== Segment start ==

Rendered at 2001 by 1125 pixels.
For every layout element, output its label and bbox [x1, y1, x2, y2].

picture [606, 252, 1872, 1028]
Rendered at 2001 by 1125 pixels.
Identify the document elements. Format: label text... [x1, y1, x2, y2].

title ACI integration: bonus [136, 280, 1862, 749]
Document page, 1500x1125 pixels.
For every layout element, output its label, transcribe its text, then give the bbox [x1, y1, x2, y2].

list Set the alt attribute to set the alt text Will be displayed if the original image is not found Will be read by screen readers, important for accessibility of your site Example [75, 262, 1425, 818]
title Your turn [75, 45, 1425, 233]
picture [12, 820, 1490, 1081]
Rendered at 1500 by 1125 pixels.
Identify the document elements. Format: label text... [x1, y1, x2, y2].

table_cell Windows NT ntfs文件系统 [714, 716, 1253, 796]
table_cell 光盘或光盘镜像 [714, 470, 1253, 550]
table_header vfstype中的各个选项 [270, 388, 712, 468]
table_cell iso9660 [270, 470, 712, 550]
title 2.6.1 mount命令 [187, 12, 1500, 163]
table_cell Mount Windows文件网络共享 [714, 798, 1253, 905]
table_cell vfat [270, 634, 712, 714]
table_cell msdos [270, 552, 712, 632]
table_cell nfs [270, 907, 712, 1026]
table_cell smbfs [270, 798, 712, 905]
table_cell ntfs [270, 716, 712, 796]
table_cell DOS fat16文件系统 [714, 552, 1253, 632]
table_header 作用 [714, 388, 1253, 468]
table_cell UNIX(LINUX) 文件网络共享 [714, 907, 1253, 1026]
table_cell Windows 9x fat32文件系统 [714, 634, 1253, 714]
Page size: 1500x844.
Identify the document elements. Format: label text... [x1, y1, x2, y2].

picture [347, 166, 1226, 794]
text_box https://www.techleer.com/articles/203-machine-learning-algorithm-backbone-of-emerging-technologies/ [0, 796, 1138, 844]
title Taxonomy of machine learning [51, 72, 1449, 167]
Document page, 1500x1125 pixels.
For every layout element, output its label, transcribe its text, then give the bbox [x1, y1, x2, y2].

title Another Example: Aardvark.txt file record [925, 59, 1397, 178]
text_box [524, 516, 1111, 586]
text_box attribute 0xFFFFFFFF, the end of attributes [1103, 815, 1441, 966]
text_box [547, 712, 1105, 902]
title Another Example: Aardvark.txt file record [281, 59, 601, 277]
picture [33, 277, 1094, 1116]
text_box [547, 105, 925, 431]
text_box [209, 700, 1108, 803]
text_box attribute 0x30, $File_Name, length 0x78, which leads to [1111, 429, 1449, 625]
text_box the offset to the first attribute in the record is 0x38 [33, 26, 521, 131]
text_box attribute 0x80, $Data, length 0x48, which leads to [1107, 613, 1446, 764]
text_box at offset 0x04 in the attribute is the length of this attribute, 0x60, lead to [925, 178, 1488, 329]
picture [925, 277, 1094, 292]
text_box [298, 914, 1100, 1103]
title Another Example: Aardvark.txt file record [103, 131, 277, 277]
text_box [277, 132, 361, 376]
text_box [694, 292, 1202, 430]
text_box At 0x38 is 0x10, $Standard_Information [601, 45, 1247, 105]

== Segment end ==

> _WORK TO COMPLETE_
Please write out every line of the data exactly.

> _EXERCISE OUTPUT_
Rendered at 2001 by 1125 pixels.
For every layout element, output its label and bbox [x1, y1, x2, y2].

picture [606, 252, 1872, 1028]
Rendered at 2001 by 1125 pixels.
Identify the document elements. Format: label text... [x1, y1, x2, y2].

title ACI integration: bonus [136, 280, 1862, 749]
Document page, 1500x1125 pixels.
For every layout element, output its label, transcribe its text, then give the bbox [x1, y1, x2, y2].

list Set the alt attribute to set the alt text Will be displayed if the original image is not found Will be read by screen readers, important for accessibility of your site Example [75, 262, 1425, 818]
title Your turn [75, 45, 1425, 233]
picture [12, 820, 1490, 1081]
Rendered at 1500 by 1125 pixels.
Identify the document elements. Format: label text... [x1, y1, x2, y2].

table_cell Windows NT ntfs文件系统 [714, 716, 1253, 796]
table_cell 光盘或光盘镜像 [714, 470, 1253, 550]
table_header vfstype中的各个选项 [270, 388, 712, 468]
table_cell iso9660 [270, 470, 712, 550]
title 2.6.1 mount命令 [187, 12, 1500, 163]
table_cell Mount Windows文件网络共享 [714, 798, 1253, 905]
table_cell vfat [270, 634, 712, 714]
table_cell msdos [270, 552, 712, 632]
table_cell nfs [270, 907, 712, 1026]
table_cell smbfs [270, 798, 712, 905]
table_cell ntfs [270, 716, 712, 796]
table_cell DOS fat16文件系统 [714, 552, 1253, 632]
table_header 作用 [714, 388, 1253, 468]
table_cell UNIX(LINUX) 文件网络共享 [714, 907, 1253, 1026]
table_cell Windows 9x fat32文件系统 [714, 634, 1253, 714]
Page size: 1500x844.
Identify the document elements. Format: label text... [x1, y1, x2, y2].

picture [347, 166, 1226, 794]
text_box https://www.techleer.com/articles/203-machine-learning-algorithm-backbone-of-emerging-technologies/ [0, 796, 1138, 844]
title Taxonomy of machine learning [51, 72, 1449, 167]
Document page, 1500x1125 pixels.
For every layout element, output its label, transcribe its text, then give the bbox [x1, y1, x2, y2].

title Another Example: Aardvark.txt file record [925, 59, 1397, 178]
text_box [524, 516, 1111, 586]
text_box attribute 0xFFFFFFFF, the end of attributes [1103, 815, 1441, 966]
text_box [547, 712, 1105, 902]
title Another Example: Aardvark.txt file record [281, 59, 601, 277]
picture [33, 277, 1094, 1116]
text_box [547, 105, 925, 431]
text_box [209, 700, 1108, 803]
text_box attribute 0x30, $File_Name, length 0x78, which leads to [1111, 429, 1449, 625]
text_box the offset to the first attribute in the record is 0x38 [33, 26, 521, 131]
text_box attribute 0x80, $Data, length 0x48, which leads to [1107, 613, 1446, 764]
text_box at offset 0x04 in the attribute is the length of this attribute, 0x60, lead to [925, 178, 1488, 329]
picture [925, 277, 1094, 292]
text_box [298, 914, 1100, 1103]
title Another Example: Aardvark.txt file record [103, 131, 277, 277]
text_box [277, 132, 361, 376]
text_box [694, 292, 1202, 430]
text_box At 0x38 is 0x10, $Standard_Information [601, 45, 1247, 105]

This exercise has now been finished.